• **Task**
Transcribe each line below without altering anything.
(Exercise data)
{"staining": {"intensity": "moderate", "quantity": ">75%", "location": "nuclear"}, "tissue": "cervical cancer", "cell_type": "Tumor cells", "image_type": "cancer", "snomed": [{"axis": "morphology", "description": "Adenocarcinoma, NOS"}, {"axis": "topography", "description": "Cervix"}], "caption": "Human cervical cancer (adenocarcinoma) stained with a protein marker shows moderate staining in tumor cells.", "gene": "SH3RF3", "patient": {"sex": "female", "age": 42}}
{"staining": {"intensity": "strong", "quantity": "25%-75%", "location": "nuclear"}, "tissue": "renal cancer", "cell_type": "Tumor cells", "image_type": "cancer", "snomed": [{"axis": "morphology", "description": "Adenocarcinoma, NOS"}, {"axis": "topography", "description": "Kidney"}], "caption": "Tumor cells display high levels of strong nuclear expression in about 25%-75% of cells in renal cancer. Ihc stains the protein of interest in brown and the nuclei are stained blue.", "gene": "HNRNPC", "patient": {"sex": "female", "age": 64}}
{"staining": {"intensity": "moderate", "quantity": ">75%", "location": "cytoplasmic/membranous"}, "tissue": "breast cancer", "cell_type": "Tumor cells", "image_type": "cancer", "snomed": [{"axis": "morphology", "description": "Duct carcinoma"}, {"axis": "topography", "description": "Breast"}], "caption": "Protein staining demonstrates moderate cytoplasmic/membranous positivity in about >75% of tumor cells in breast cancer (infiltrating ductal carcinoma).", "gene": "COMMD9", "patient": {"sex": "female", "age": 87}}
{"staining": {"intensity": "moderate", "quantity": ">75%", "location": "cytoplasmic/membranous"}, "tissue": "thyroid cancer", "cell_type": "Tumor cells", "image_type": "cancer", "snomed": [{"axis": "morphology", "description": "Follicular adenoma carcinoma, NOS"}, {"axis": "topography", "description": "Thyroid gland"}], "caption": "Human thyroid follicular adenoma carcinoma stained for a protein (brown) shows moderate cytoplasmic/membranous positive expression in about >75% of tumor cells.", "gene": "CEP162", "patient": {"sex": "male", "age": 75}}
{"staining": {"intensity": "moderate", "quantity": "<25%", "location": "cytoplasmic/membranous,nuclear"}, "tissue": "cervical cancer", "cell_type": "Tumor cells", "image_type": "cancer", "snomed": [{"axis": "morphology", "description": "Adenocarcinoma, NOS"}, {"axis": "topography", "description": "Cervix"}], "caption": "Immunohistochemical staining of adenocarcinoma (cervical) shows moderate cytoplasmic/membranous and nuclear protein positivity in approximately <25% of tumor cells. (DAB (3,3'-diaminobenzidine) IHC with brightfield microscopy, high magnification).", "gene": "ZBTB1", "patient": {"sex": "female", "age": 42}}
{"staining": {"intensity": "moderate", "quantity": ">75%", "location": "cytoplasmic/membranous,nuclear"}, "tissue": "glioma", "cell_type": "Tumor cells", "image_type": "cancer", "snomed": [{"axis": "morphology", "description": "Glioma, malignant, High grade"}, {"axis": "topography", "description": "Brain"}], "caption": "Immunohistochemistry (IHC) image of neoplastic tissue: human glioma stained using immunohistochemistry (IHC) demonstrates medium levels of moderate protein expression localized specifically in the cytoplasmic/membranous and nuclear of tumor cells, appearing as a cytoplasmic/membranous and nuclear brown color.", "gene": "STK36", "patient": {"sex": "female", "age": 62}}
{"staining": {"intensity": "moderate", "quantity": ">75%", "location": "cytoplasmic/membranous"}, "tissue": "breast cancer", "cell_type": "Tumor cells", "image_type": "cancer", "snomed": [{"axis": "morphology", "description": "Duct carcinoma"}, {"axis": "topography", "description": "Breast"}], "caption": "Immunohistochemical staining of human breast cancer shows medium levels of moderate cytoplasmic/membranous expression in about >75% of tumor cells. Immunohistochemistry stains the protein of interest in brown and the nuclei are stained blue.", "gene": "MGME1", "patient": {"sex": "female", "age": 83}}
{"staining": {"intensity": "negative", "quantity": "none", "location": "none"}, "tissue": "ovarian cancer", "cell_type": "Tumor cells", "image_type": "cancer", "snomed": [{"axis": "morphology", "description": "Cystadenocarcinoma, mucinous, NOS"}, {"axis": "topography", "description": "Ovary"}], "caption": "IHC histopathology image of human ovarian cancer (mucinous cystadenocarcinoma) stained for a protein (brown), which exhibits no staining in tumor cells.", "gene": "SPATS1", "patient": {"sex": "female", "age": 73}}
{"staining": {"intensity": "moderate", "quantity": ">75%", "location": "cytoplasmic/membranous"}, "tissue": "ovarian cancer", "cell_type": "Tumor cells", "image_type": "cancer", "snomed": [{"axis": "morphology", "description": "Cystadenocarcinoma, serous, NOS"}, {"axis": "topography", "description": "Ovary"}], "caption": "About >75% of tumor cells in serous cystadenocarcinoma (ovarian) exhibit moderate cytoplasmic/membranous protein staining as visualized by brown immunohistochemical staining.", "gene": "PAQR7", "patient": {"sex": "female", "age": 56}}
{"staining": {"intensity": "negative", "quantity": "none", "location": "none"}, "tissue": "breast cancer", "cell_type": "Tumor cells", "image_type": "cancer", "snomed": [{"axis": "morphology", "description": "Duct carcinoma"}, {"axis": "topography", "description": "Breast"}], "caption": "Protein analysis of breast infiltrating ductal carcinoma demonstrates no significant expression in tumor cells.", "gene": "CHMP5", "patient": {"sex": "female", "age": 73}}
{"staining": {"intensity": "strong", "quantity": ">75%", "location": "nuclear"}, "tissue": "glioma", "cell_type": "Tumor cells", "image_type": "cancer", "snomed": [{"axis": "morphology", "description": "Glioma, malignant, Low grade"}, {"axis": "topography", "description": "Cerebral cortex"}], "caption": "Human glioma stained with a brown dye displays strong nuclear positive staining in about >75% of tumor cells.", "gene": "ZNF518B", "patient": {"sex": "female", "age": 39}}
(End Exercise data)
• **Completed task**
{"staining": {"intensity": "moderate", "quantity": ">75%", "location": "nuclear"}, "tissue": "cervical cancer", "cell_type": "Tumor cells", "image_type": "cancer", "snomed": [{"axis": "morphology", "description": "Adenocarcinoma, NOS"}, {"axis": "topography", "description": "Cervix"}], "caption": "Human cervical cancer (adenocarcinoma) stained with a protein marker shows moderate staining in tumor cells.", "gene": "SH3RF3", "patient": {"sex": "female", "age": 42}}
{"staining": {"intensity": "strong", "quantity": "25%-75%", "location": "nuclear"}, "tissue": "renal cancer", "cell_type": "Tumor cells", "image_type": "cancer", "snomed": [{"axis": "morphology", "description": "Adenocarcinoma, NOS"}, {"axis": "topography", "description": "Kidney"}], "caption": "Tumor cells display high levels of strong nuclear expression in about 25%-75% of cells in renal cancer. Ihc stains the protein of interest in brown and the nuclei are stained blue.", "gene": "HNRNPC", "patient": {"sex": "female", "age": 64}}
{"staining": {"intensity": "moderate", "quantity": ">75%", "location": "cytoplasmic/membranous"}, "tissue": "breast cancer", "cell_type": "Tumor cells", "image_type": "cancer", "snomed": [{"axis": "morphology", "description": "Duct carcinoma"}, {"axis": "topography", "description": "Breast"}], "caption": "Protein staining demonstrates moderate cytoplasmic/membranous positivity in about >75% of tumor cells in breast cancer (infiltrating ductal carcinoma).", "gene": "COMMD9", "patient": {"sex": "female", "age": 87}}
{"staining": {"intensity": "moderate", "quantity": ">75%", "location": "cytoplasmic/membranous"}, "tissue": "thyroid cancer", "cell_type": "Tumor cells", "image_type": "cancer", "snomed": [{"axis": "morphology", "description": "Follicular adenoma carcinoma, NOS"}, {"axis": "topography", "description": "Thyroid gland"}], "caption": "Human thyroid follicular adenoma carcinoma stained for a protein (brown) shows moderate cytoplasmic/membranous positive expression in about >75% of tumor cells.", "gene": "CEP162", "patient": {"sex": "male", "age": 75}}
{"staining": {"intensity": "moderate", "quantity": "<25%", "location": "cytoplasmic/membranous,nuclear"}, "tissue": "cervical cancer", "cell_type": "Tumor cells", "image_type": "cancer", "snomed": [{"axis": "morphology", "description": "Adenocarcinoma, NOS"}, {"axis": "topography", "description": "Cervix"}], "caption": "Immunohistochemical staining of adenocarcinoma (cervical) shows moderate cytoplasmic/membranous and nuclear protein positivity in approximately <25% of tumor cells. (DAB (3,3'-diaminobenzidine) IHC with brightfield microscopy, high magnification).", "gene": "ZBTB1", "patient": {"sex": "female", "age": 42}}
{"staining": {"intensity": "moderate", "quantity": ">75%", "location": "cytoplasmic/membranous,nuclear"}, "tissue": "glioma", "cell_type": "Tumor cells", "image_type": "cancer", "snomed": [{"axis": "morphology", "description": "Glioma, malignant, High grade"}, {"axis": "topography", "description": "Brain"}], "caption": "Immunohistochemistry (IHC) image of neoplastic tissue: human glioma stained using immunohistochemistry (IHC) demonstrates medium levels of moderate protein expression localized specifically in the cytoplasmic/membranous and nuclear of tumor cells, appearing as a cytoplasmic/membranous and nuclear brown color.", "gene": "STK36", "patient": {"sex": "female", "age": 62}}
{"staining": {"intensity": "moderate", "quantity": ">75%", "location": "cytoplasmic/membranous"}, "tissue": "breast cancer", "cell_type": "Tumor cells", "image_type": "cancer", "snomed": [{"axis": "morphology", "description": "Duct carcinoma"}, {"axis": "topography", "description": "Breast"}], "caption": "Immunohistochemical staining of human breast cancer shows medium levels of moderate cytoplasmic/membranous expression in about >75% of tumor cells. Immunohistochemistry stains the protein of interest in brown and the nuclei are stained blue.", "gene": "MGME1", "patient": {"sex": "female", "age": 83}}
{"staining": {"intensity": "negative", "quantity": "none", "location": "none"}, "tissue": "ovarian cancer", "cell_type": "Tumor cells", "image_type": "cancer", "snomed": [{"axis": "morphology", "description": "Cystadenocarcinoma, mucinous, NOS"}, {"axis": "topography", "description": "Ovary"}], "caption": "IHC histopathology image of human ovarian cancer (mucinous cystadenocarcinoma) stained for a protein (brown), which exhibits no staining in tumor cells.", "gene": "SPATS1", "patient": {"sex": "female", "age": 73}}
{"staining": {"intensity": "moderate", "quantity": ">75%", "location": "cytoplasmic/membranous"}, "tissue": "ovarian cancer", "cell_type": "Tumor cells", "image_type": "cancer", "snomed": [{"axis": "morphology", "description": "Cystadenocarcinoma, serous, NOS"}, {"axis": "topography", "description": "Ovary"}], "caption": "About >75% of tumor cells in serous cystadenocarcinoma (ovarian) exhibit moderate cytoplasmic/membranous protein staining as visualized by brown immunohistochemical staining.", "gene": "PAQR7", "patient": {"sex": "female", "age": 56}}
{"staining": {"intensity": "negative", "quantity": "none", "location": "none"}, "tissue": "breast cancer", "cell_type": "Tumor cells", "image_type": "cancer", "snomed": [{"axis": "morphology", "description": "Duct carcinoma"}, {"axis": "topography", "description": "Breast"}], "caption": "Protein analysis of breast infiltrating ductal carcinoma demonstrates no significant expression in tumor cells.", "gene": "CHMP5", "patient": {"sex": "female", "age": 73}}
{"staining": {"intensity": "strong", "quantity": ">75%", "location": "nuclear"}, "tissue": "glioma", "cell_type": "Tumor cells", "image_type": "cancer", "snomed": [{"axis": "morphology", "description": "Glioma, malignant, Low grade"}, {"axis": "topography", "description": "Cerebral cortex"}], "caption": "Human glioma stained with a brown dye displays strong nuclear positive staining in about >75% of tumor cells.", "gene": "ZNF518B", "patient": {"sex": "female", "age": 39}}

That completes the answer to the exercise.